African Dwarf Clawed Frogs

Tank setup

African Dwarf Clawed Frogs come from tropical central Africa and so require a water temperature of about 24-26 °C (75-79 °F). Some species, which are not available in pet trade, are said to need 30°C (86°F). In their natural habitats the frogs live in shaded tropical forest ponds with dense vegetation and mud at the bottom. The water is soft and acidic. They are totally aquatic and leave the water only if the pond is drying up or if there is not enough food available.

For African Dwarf Clawed Frogs (Hymenochirus boettgeri) the following tank setup is recommended:

  • A water temperature of 24°C (75°F) to 25°C (79°F). (So you will probably need an aquarium heater.)
  • If your tap water is suitable for keeping fish, it will be fine for the frogs providing it is dechlorinated enough.
  • The tank should be filled to its maximum depth.
  • Sand or fine - not sharp - gravel as a substrate.
  • At least part of the tank densely planted.
  • Places for the frogs to hide.
  • Artificial lighting is not always essential.
  • If you are keeping only African Dwarf Clawed Frogs in the tank you don't need a filter, but you should change 50% of the water weekly and remove uneaten food and other waste from the tank daily.
  • In a community tank the best choice of filter is one that produces only a gentle water current. The best solution is a filter driven by an air pump; for information about filters please click here (still under construction); the ideal filter, in my opinion, is the Hamburgerian mat filter(still under contruction)
  • An air stone is not necessary.
  • A land part is not necessary.
  • The tank should be well covered but air must be able to circulate above the water. If your frogs escape from the tank they will dehydrate very quickly. Here is a picture showing what can happen.

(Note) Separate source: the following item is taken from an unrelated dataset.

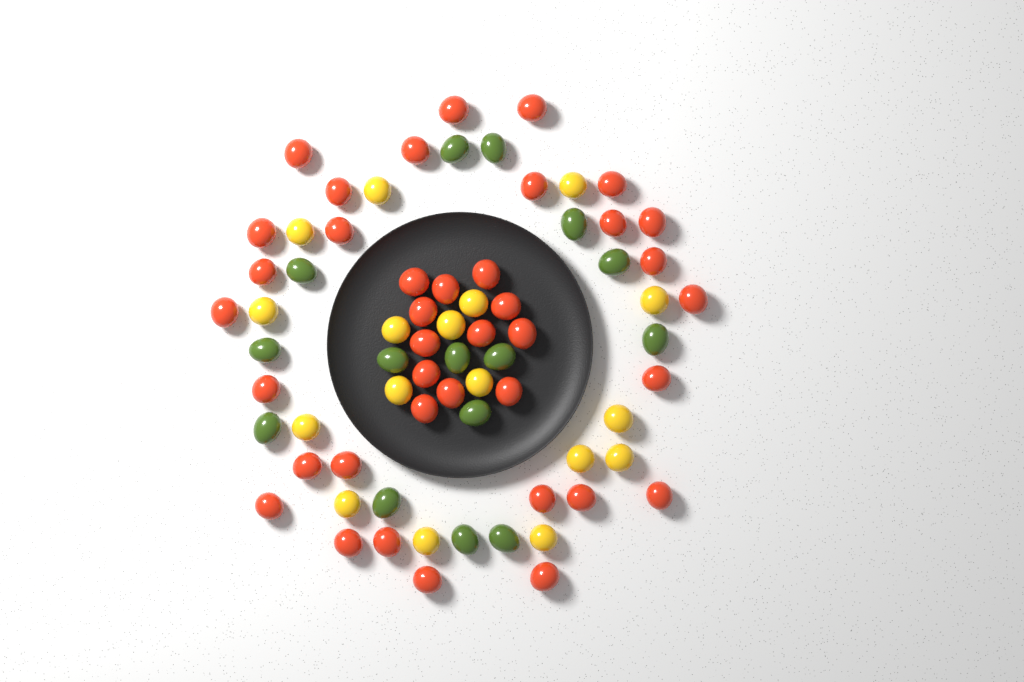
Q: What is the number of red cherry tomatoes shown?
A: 39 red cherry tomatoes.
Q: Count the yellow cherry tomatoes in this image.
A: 17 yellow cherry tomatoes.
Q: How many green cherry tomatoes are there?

You should pay particular attention to the following points:

  • When African Dwarf Clawed Frogs are foraging for food or hiding they can dig under plants or rocks which, if they are not stable, may collapse and kill the frogs; I lost two frogs under rocks in this way some years ago.
  • African Dwarf Clawed Frogs are quite flat and so they can squeeze themselves behind filters or other items in the tank; the frogs may get trapped in this situation and be unable to get to the surface to breathe. The gap between glass and filter should be less than 2mm or more than 5mm (i.e.: the gap must not be between 2mm and 5 mm).
  • The frogs are able to climb out of the water in the corners of the tank.
  • They can also climb inside filter cases or similar items.

More tips for the tank setup:

  • Leave an area of about 10cm to 15cm (4" to 6") at the front of the tank unplanted, so you can observe the frogs when you feed them in that area.
  • Some plants, like Anubias barteri var. nana provide good hiding opportunities for the frogs. This means that you do not need to provide any artificial shelters for them.
  • My favourite plant for ADCF tanks is Najas spp.; it is a fast-growing, floating plant that provides support for the frogs at the water's surface and they like to climb amongst it.
  • Here is list with African water plants (still under construction).
  • If you are keeping only ADCFs in your tank, you don't need artificial lighting if the tank is positioned next to window that faces east or west. You only have to put some thin paper on the back of the tank.
  • If you are keeping only ADCFs in your tank without a filter it is a good idea to use a lot of fast-growing plants to provide biological filtration. The plants will then utilise some of the waste products as nutrients.
  • Openings in filter systems can be plugged with plastic lattice.